Mobile financial services has gained momentum in Sub-Saharan Africa; with this banking has become really and more active since the launch of the mobile money services. The growth in this sector is largely attributed to doing such things as pay utility bills and send money to relatives, which could generate $1.5 billion in fees for mobile-money providers by 2019. This is according to a report released by ‘Africa Blazes a Trail in Mobile Money: Time for Banks and Mobile Operators to Devise Startegies’.
The success of mobile money in the region has been made successful thanks to the ‘unbanked population and the heavy mobile phone penetration. The report says that eight of the ten countries that make the most use of mobile financial services are in Africa and sub Saharan Africa has the highest proportion of active accounts.

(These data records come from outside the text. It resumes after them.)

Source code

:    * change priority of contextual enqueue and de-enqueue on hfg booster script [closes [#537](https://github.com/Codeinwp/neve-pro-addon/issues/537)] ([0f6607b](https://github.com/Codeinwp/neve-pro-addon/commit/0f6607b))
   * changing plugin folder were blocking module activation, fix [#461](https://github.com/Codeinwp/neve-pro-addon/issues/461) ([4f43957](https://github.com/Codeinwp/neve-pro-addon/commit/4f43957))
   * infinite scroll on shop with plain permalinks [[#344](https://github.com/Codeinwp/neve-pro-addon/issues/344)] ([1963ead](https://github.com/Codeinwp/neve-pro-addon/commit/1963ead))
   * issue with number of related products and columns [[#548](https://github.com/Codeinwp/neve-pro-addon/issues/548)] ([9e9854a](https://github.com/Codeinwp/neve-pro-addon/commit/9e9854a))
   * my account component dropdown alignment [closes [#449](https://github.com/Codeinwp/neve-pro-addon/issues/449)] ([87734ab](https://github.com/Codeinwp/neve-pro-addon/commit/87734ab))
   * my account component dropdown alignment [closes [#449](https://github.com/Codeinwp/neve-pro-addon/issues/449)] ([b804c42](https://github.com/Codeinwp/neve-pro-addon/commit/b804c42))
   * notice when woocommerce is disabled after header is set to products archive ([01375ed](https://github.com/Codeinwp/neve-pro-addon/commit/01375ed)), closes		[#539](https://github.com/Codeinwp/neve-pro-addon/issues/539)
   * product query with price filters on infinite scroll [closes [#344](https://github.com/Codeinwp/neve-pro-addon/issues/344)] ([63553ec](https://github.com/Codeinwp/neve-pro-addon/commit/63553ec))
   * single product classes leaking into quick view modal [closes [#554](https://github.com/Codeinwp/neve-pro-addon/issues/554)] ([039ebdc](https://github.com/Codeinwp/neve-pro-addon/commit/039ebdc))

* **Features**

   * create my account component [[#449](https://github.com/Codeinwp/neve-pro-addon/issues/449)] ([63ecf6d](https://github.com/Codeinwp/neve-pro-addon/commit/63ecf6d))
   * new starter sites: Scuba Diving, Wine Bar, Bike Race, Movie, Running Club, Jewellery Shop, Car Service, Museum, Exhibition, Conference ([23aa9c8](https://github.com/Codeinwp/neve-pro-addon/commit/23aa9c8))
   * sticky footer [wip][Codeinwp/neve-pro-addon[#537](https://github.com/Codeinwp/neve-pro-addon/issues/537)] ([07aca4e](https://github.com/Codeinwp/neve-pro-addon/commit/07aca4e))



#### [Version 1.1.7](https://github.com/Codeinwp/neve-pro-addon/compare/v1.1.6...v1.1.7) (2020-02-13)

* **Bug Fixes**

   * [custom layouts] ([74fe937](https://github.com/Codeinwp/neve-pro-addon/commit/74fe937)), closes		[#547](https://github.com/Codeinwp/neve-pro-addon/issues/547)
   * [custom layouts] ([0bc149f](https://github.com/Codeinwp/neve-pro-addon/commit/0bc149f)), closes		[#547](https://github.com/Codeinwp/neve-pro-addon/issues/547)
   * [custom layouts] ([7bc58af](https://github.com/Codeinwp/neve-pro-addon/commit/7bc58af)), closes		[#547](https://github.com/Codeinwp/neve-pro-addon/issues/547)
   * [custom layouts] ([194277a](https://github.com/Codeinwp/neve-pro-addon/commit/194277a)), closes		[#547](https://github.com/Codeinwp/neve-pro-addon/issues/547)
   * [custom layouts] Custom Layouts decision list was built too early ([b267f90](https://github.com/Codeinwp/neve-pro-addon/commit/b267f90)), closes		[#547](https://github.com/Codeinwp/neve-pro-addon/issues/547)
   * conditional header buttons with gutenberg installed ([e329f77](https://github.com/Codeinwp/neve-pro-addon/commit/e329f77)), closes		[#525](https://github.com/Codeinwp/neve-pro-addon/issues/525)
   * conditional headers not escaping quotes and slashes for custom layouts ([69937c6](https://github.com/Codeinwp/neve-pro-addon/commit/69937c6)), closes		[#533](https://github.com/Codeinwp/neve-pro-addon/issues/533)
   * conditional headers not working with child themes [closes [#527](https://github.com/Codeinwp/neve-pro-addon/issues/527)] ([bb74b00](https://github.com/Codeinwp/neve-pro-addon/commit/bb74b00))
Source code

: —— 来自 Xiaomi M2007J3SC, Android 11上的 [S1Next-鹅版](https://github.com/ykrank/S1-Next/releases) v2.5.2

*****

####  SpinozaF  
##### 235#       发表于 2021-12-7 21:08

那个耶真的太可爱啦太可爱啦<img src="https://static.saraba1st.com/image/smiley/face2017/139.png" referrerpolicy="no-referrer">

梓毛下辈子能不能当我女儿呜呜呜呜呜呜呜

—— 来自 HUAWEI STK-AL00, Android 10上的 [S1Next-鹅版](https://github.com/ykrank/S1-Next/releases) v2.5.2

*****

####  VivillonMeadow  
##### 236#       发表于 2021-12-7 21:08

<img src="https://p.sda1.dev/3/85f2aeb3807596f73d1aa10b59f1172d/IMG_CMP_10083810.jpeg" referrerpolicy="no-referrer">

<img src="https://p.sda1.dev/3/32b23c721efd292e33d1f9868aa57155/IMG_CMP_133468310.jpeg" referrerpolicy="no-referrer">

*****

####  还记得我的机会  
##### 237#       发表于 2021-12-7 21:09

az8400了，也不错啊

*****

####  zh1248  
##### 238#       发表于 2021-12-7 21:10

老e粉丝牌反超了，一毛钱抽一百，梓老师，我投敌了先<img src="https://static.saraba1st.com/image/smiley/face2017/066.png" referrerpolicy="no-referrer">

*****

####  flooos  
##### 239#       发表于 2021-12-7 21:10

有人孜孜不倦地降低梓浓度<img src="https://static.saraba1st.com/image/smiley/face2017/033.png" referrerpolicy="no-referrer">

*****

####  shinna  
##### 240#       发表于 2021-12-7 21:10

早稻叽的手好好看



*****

According to the report, by 2019 there will be some 400 million unique mobile-phone subscribers and almost 150 million traditionally banked sub-Saharan Africans. This will leave some 250 million sub-Saharan Africans aged 15 or older who have incomes od $500 or more and mobile phones biut no traditiona bank account.
“Mobile financial services aren’t new, but they’re at an inflection point and adoption is accelerating,” said Hans Kuipers, a BCG partner and co-author of the report. “This is not something that African banks or MNOs can afford to ignore. A bank or MNO that isn’t active in the market runs the risk of becoming less and less relevant.”
For banks and MNOs, a welcome dynamic of the market is its nascent state and the immature vendor landscape. With the exception of m-pesa—a service whose breakaway success in Kenya, the report notes, stems largely from favourable regulatory circumstances—no mobile financial service in sub-Saharan Africa has established an impregnable position yet.
To succeed, banks and MNOs will need to invest in infrastructure, business capabilities, and governance.
A critical piece of infrastructure is a network of agents. These are the physical places where sub-Saharan African consumers can sign up for a mobile financial service and make deposits and withdrawals—the equivalent of the terrestrial world’s bank branches.
Consumer insights are among the important business capabilities. This speaks to a bank or MNO’s ability to identify and develop the offerings that would matter most to consumers. It also has to do with knowing when to introduce different services.
Good governance is critical because of the partnerships that will be needed to create an ecosystem for mobile service offerings. Mobile financial services should not be a go-it-alone proposition; neither banks nor MNOs have everything that’s needed to succeed on their own. The banks have the back-office systems and the understanding of risk and financial-industry regulations; the MNOs have the access to customers and the relationships with mobile-phone-store operators that could become a foundation for agent networks.
“Banks and MNOs are complementary in this space; each has something the other needs,” Kuipers said. “In many cases, it will make sense for them to team up.”
While it’s true that the market is still coming into focus, it won’t be long before mobile financial services play a significant role in this part of the world. The technology is here, mobile penetration is deep and growing, and a huge portion of the sub-Saharan population is becoming bankable.
“The vendors that want to establish a strong market position are going to need to find the right partners and start developing an offering,” Kuipers said. “The time to do those things is now.”